Thursday, May 21, 2015

Left behind

Have you ever had this feeling that everyone in your circle is moving forward - except for you? Of course you applaud your friends' successes, but then you come home and stare at the walls and ask yourself - but what about me?
I've been having that a lot recently. We have few couples friends that had their struggles with infertility - well, now they have the requisite two kids, they moved on. They have great jobs, they bought houses, they enrolled their kids in private schools... they are moving forward with their lives, they are shaping their lives the way they want them. And here we are, stuck in limbo - procreational, financial, emotional. The plan was to send the kid to preschool, have a second one, stay at home for 2-2.5 years, and then off to the workplace. Tell the Universe about your plans, make her laugh.

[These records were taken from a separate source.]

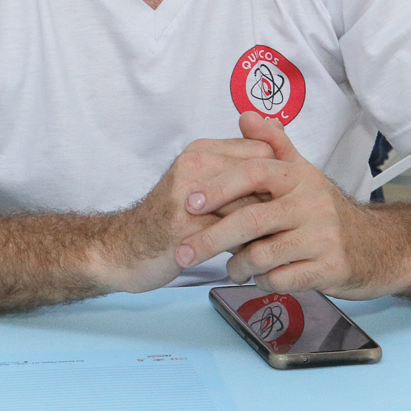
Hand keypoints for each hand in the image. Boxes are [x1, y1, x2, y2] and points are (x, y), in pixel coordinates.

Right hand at [90, 136, 278, 294]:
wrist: (125, 248)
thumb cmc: (170, 219)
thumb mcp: (200, 185)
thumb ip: (235, 170)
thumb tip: (283, 157)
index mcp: (200, 150)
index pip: (261, 152)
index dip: (278, 178)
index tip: (283, 201)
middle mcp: (193, 165)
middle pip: (260, 178)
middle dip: (275, 204)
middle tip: (285, 226)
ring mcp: (188, 196)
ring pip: (249, 207)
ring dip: (264, 229)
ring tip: (272, 246)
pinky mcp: (185, 227)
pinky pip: (232, 236)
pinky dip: (247, 249)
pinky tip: (252, 260)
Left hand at [175, 113, 410, 298]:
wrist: (376, 246)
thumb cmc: (324, 210)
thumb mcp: (302, 173)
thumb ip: (272, 145)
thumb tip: (245, 115)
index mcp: (300, 176)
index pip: (253, 172)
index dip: (218, 187)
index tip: (189, 203)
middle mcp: (312, 203)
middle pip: (250, 220)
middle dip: (210, 239)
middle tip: (184, 253)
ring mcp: (323, 237)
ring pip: (262, 255)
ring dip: (236, 266)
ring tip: (230, 268)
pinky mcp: (329, 269)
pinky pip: (281, 279)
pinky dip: (262, 281)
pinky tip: (260, 277)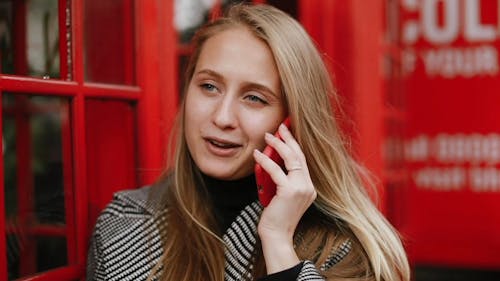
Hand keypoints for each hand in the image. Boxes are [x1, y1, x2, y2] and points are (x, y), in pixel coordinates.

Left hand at [253, 122, 316, 272]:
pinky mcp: (289, 192)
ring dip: (278, 145)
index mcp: (308, 187)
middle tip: (280, 127)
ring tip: (268, 135)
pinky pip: (276, 171)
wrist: (276, 236)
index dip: (295, 145)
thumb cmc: (275, 217)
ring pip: (291, 159)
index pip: (302, 161)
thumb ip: (281, 179)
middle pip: (300, 156)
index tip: (287, 132)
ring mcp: (301, 189)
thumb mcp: (281, 195)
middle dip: (289, 139)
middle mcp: (308, 187)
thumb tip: (271, 159)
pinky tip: (257, 154)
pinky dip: (266, 160)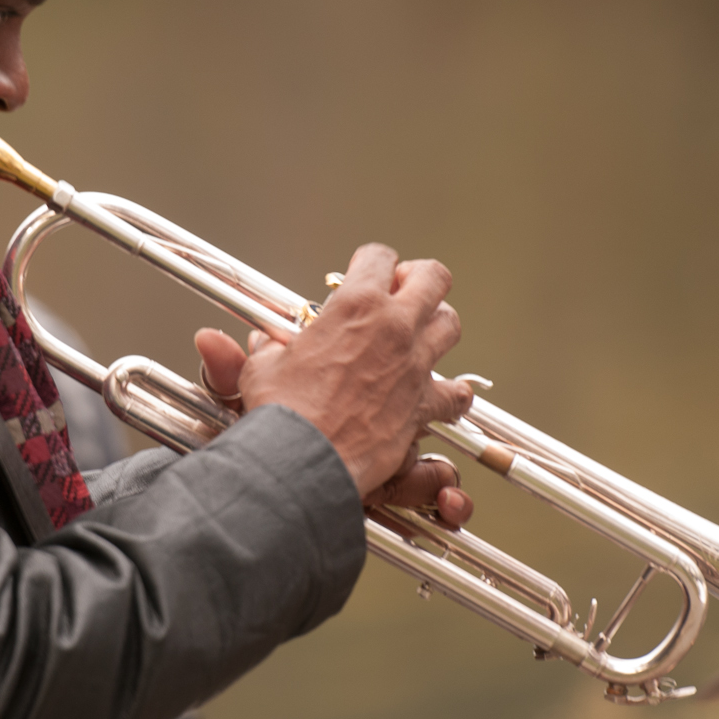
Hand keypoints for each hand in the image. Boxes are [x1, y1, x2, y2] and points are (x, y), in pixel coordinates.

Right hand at [195, 244, 473, 525]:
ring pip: (450, 325)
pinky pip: (456, 394)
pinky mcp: (423, 405)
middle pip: (432, 278)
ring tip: (420, 335)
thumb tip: (262, 343)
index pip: (378, 257)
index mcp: (356, 306)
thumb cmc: (282, 412)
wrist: (303, 461)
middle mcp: (394, 328)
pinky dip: (452, 393)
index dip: (371, 262)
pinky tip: (440, 394)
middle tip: (401, 292)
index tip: (363, 274)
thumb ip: (268, 348)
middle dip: (419, 279)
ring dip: (437, 325)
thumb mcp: (263, 367)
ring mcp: (415, 366)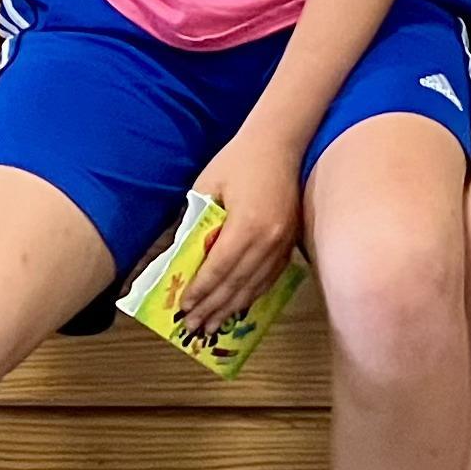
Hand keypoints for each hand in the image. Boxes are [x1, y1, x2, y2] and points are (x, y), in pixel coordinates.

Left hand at [178, 130, 302, 338]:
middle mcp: (269, 239)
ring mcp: (284, 242)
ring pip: (254, 285)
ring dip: (231, 308)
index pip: (219, 268)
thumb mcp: (207, 186)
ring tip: (211, 325)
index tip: (183, 307)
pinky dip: (252, 294)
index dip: (200, 291)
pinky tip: (238, 305)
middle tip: (192, 327)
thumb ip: (195, 223)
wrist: (281, 142)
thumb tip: (180, 257)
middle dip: (212, 307)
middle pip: (236, 283)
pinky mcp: (291, 241)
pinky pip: (269, 277)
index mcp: (247, 224)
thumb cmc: (238, 160)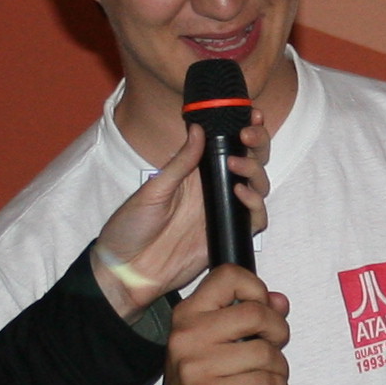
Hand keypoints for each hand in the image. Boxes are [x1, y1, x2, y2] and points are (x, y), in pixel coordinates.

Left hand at [87, 114, 268, 314]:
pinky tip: (242, 194)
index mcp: (195, 172)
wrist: (127, 270)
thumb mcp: (153, 190)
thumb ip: (180, 163)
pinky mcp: (227, 234)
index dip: (244, 128)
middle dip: (258, 144)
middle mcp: (214, 188)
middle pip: (251, 161)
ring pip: (258, 186)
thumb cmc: (131, 227)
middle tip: (248, 137)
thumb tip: (198, 129)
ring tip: (238, 166)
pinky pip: (255, 218)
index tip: (252, 114)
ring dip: (255, 171)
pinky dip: (255, 204)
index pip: (227, 144)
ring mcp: (223, 211)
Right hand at [134, 265, 289, 384]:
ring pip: (266, 353)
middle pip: (256, 313)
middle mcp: (187, 336)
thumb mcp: (218, 343)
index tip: (261, 312)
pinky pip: (266, 383)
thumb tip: (280, 301)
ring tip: (270, 378)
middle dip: (278, 332)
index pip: (228, 276)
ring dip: (280, 368)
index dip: (256, 290)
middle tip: (275, 348)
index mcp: (187, 315)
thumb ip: (248, 316)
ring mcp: (196, 368)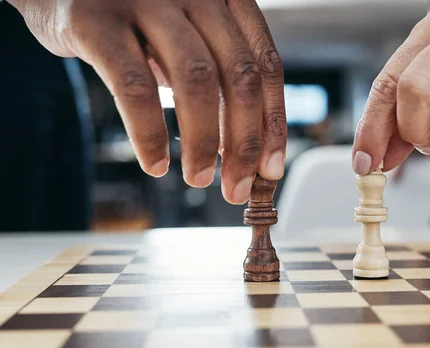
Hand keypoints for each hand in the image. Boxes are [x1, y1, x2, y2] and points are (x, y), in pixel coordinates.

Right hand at [10, 0, 285, 203]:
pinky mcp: (95, 21)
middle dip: (244, 142)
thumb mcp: (183, 34)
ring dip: (204, 142)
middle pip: (239, 75)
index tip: (270, 168)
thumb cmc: (130, 17)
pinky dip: (149, 134)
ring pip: (196, 80)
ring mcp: (145, 0)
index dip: (273, 122)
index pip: (264, 64)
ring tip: (199, 178)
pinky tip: (155, 163)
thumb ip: (214, 73)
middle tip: (237, 186)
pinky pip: (134, 87)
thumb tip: (241, 144)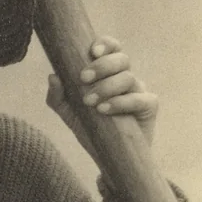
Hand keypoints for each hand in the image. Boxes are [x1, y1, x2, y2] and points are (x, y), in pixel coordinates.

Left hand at [47, 36, 156, 158]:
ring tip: (90, 102)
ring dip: (107, 87)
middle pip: (122, 58)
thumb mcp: (68, 113)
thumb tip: (52, 76)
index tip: (92, 51)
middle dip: (102, 65)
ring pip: (128, 77)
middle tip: (83, 79)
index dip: (105, 44)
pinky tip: (104, 110)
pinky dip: (121, 102)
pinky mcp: (149, 107)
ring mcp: (139, 91)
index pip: (112, 48)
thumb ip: (57, 96)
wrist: (108, 156)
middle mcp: (126, 77)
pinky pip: (140, 98)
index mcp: (109, 72)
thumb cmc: (90, 128)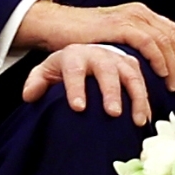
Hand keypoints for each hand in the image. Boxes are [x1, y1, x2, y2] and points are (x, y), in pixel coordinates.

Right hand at [16, 0, 174, 90]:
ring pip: (166, 41)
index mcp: (141, 15)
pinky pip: (149, 42)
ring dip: (174, 65)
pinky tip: (161, 74)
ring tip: (173, 86)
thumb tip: (152, 67)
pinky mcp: (120, 25)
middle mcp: (140, 13)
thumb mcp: (115, 41)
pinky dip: (159, 58)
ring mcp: (130, 17)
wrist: (57, 26)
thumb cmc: (83, 38)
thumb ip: (132, 48)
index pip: (174, 32)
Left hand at [20, 39, 157, 121]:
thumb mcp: (47, 71)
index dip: (76, 88)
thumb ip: (37, 82)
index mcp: (74, 54)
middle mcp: (98, 54)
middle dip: (111, 91)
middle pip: (106, 71)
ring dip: (136, 97)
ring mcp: (117, 59)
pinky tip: (143, 119)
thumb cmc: (64, 69)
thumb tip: (29, 95)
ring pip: (131, 74)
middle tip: (113, 113)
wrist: (85, 55)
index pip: (74, 70)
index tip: (78, 108)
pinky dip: (145, 101)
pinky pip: (142, 82)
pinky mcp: (132, 66)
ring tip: (136, 120)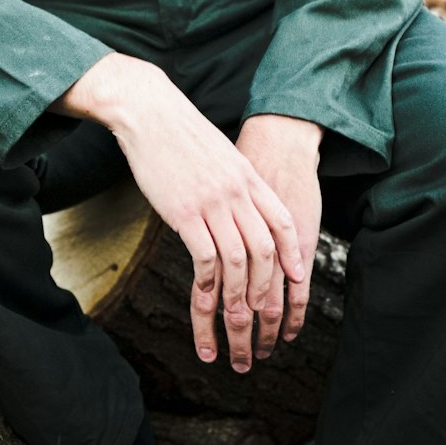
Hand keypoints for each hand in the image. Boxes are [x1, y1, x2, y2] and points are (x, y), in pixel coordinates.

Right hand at [52, 54, 305, 373]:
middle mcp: (237, 193)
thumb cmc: (180, 131)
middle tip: (264, 329)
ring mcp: (212, 203)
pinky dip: (208, 289)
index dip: (292, 258)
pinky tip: (204, 307)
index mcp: (248, 177)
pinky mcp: (183, 213)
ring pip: (237, 265)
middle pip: (264, 254)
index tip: (295, 284)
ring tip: (234, 335)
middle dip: (267, 299)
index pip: (283, 224)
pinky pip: (204, 260)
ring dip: (237, 307)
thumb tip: (239, 205)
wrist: (150, 110)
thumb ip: (235, 180)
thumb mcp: (220, 152)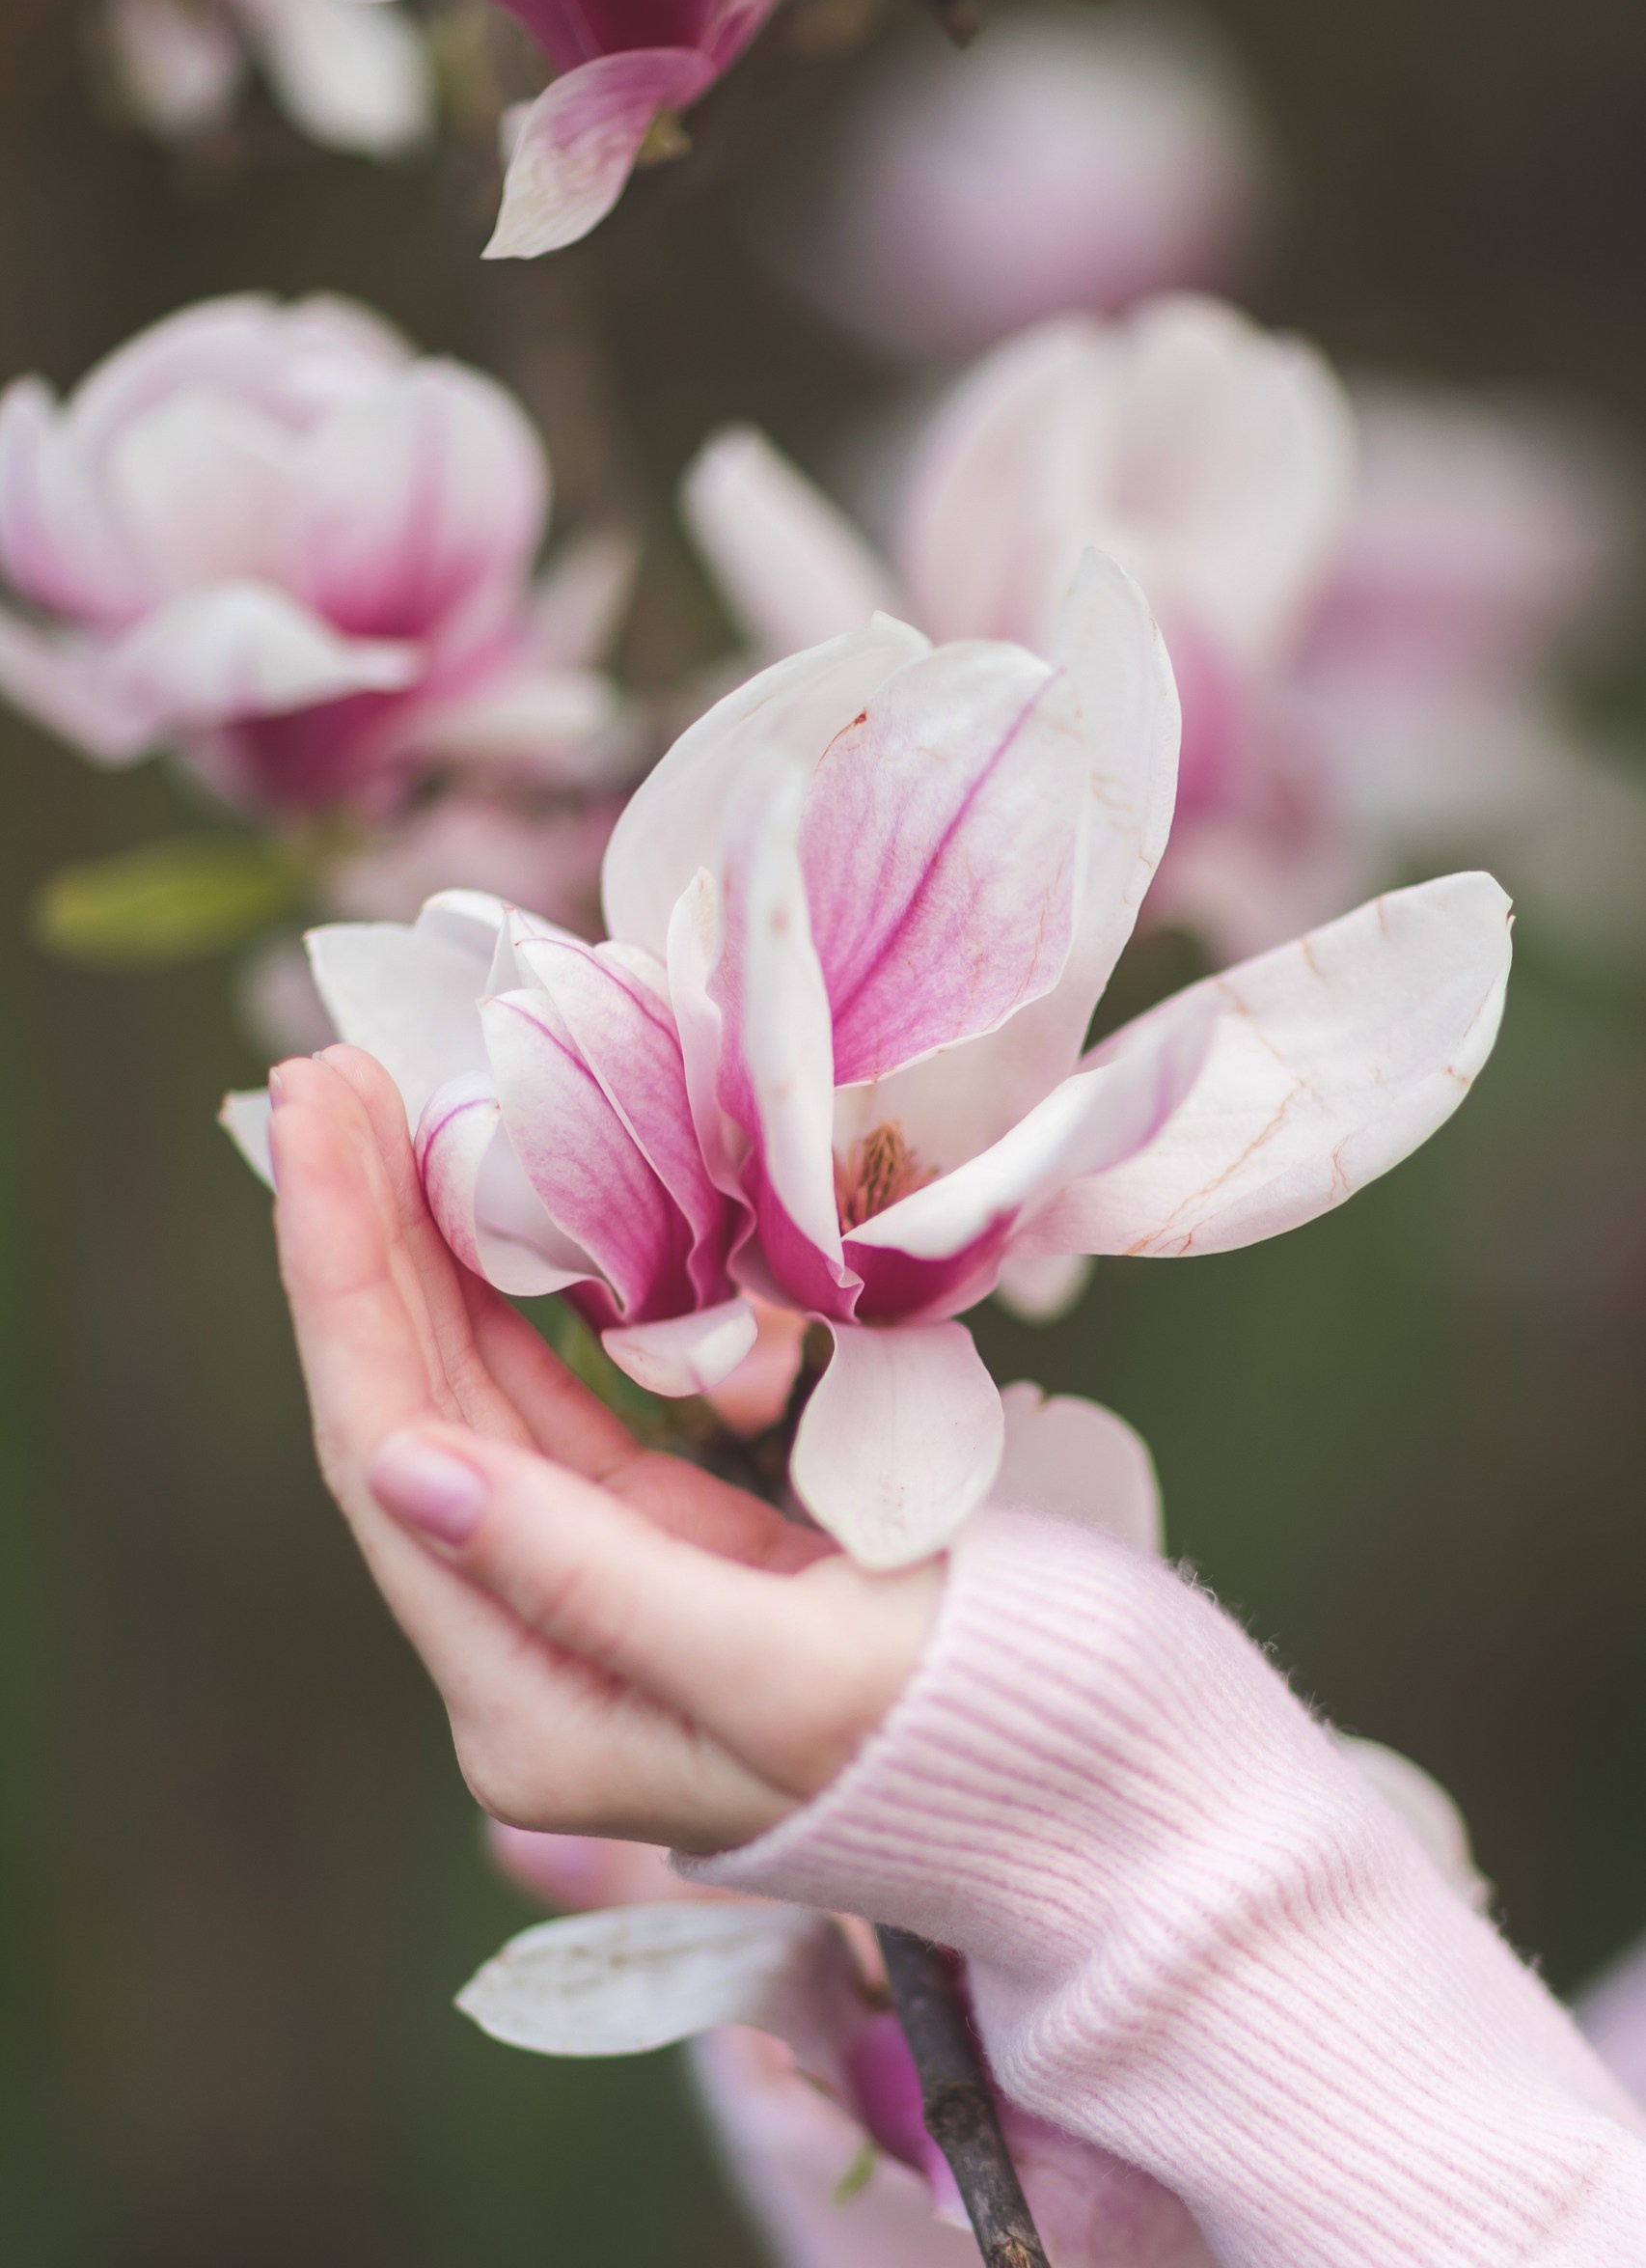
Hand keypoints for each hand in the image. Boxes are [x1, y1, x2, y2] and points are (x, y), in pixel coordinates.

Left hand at [267, 1048, 941, 1853]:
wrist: (1114, 1783)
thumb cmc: (981, 1727)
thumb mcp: (783, 1668)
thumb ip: (586, 1578)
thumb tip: (400, 1468)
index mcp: (539, 1711)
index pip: (391, 1456)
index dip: (344, 1276)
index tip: (320, 1118)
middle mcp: (540, 1660)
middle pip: (413, 1414)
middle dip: (364, 1238)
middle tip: (331, 1070)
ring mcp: (607, 1598)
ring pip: (479, 1399)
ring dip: (428, 1254)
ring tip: (380, 1109)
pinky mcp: (679, 1550)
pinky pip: (564, 1406)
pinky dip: (523, 1302)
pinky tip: (486, 1213)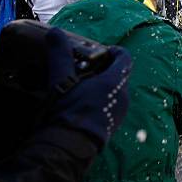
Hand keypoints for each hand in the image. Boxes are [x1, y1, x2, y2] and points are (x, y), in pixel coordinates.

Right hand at [46, 28, 131, 147]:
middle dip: (105, 68)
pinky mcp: (113, 125)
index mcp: (115, 82)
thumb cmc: (68, 111)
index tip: (100, 51)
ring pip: (116, 91)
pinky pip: (112, 105)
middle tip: (85, 67)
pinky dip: (102, 99)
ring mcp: (120, 112)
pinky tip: (82, 104)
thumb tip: (55, 32)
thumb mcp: (61, 80)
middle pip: (120, 74)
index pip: (125, 58)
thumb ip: (60, 55)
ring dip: (102, 85)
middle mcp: (123, 96)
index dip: (114, 51)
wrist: (69, 149)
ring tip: (81, 85)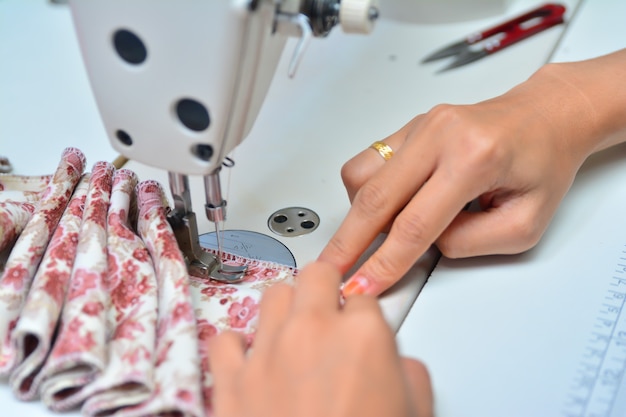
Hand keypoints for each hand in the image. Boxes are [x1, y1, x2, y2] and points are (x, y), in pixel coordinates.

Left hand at [208, 261, 432, 416]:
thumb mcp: (414, 414)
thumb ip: (409, 376)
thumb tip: (397, 365)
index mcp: (363, 336)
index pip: (366, 298)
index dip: (365, 316)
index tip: (363, 331)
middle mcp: (312, 332)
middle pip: (318, 275)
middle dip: (326, 289)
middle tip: (329, 313)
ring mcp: (267, 352)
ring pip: (273, 294)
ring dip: (286, 308)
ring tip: (293, 333)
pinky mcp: (231, 380)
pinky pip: (225, 340)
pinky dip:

We've been discussing all this with my friend, who had a totally different dilemma in her life, but her limbo feeling was just the same as mine. Well, today she crossed over to the other side, so to speak - her problem had resolved to her and her family's great satisfaction. I am glad for her, I truly am. But there's a tiny voice in my head - but what about me? We were in the same boat, and now we are not, and there's no one left to commiserate with.
And since I am on the subject of friends, here's a story. There was a friend once, who, when I got successfully pregnant 6 years ago, was also really, really, really wanting a baby. I presented her with what was left from my supplies - ovulation strips, unopened PreSeed, etc. - and wished her good luck. She got pregnant soon afterwards, and told me that my gift gave her the luck indeed. Recently, she had her second baby (thus realizing my dream scenario, see above). She has her own stash of supplies left. Guess what - she never even offered them to me. She offers to sell them on some online board, spinning some yarn re: them being lucky... I don't care about $10 worth of strips, but could have used some luck, former friend.